Liam Dunne needs his hurling team as strong as he can get it and he knew his county well enough to know that it wouldn't exactly set off bushfires of outrage if he flexed hurling's muscle a little. Nothing personal, just business. Power has had to make do with what was left.

“If you give something a personality, you have something to tune into,” says Diarmuid Lyng. “I think that’s what Liam Dunne has given all those young lads that have come through.

“So once you give them a feel for it, once it looks like it’s going in the right direction, then you find the likes of Lee Chin and Daithí Waters making those decisions.

“Which matters a huge amount in Wexford. You’re dealing with a small enough pool of players who are six-foot-three, physically capable, mentally strong young men who are able to shut down the rest of their life to play inter-county. You need everyone you can get who fits that profile. It’s a battle for a key few people.

A total physical specimen

“Lee Chin is a beacon. He embodies the idea of somebody that young lads want to be. He’s very identifiable anyway, obviously, because he’s of mixed race and people are interested in that straight off the bat. But it’s more the fact that he’s a machine, a total physical specimen.

“That idea of being like somebody who is at the total peak of their fitness and who plays the game the way he does, that appeals to the public. He constitutes a lot of the things that people want to identify with and he chose hurling over football so that is sign of the shift in power in the county.”

The footballers have suffered, no point pretending otherwise. Power has done his best to play a dud hand.
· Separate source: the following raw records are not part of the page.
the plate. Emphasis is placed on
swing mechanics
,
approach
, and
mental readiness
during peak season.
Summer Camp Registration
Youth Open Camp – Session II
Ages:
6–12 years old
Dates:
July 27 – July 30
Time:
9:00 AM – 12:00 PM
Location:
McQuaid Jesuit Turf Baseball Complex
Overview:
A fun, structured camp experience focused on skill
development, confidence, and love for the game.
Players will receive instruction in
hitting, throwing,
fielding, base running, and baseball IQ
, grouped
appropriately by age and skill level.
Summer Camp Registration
With a huge slice of his young panel at college in Dublin, he moved training to Tinryland in Carlow one night a week, just off the M9 motorway.

He has used the county’s junior side as a development squad training alongside the senior team and will nudge a few of them into the 26 tomorrow.

As long as they have Lyng and Ben Brosnan, they carry a scoring threat.

But they’re living in a world where the hurlers are on the rise and the dead truth of it is that the county ain’t big enough for the both of ‘em.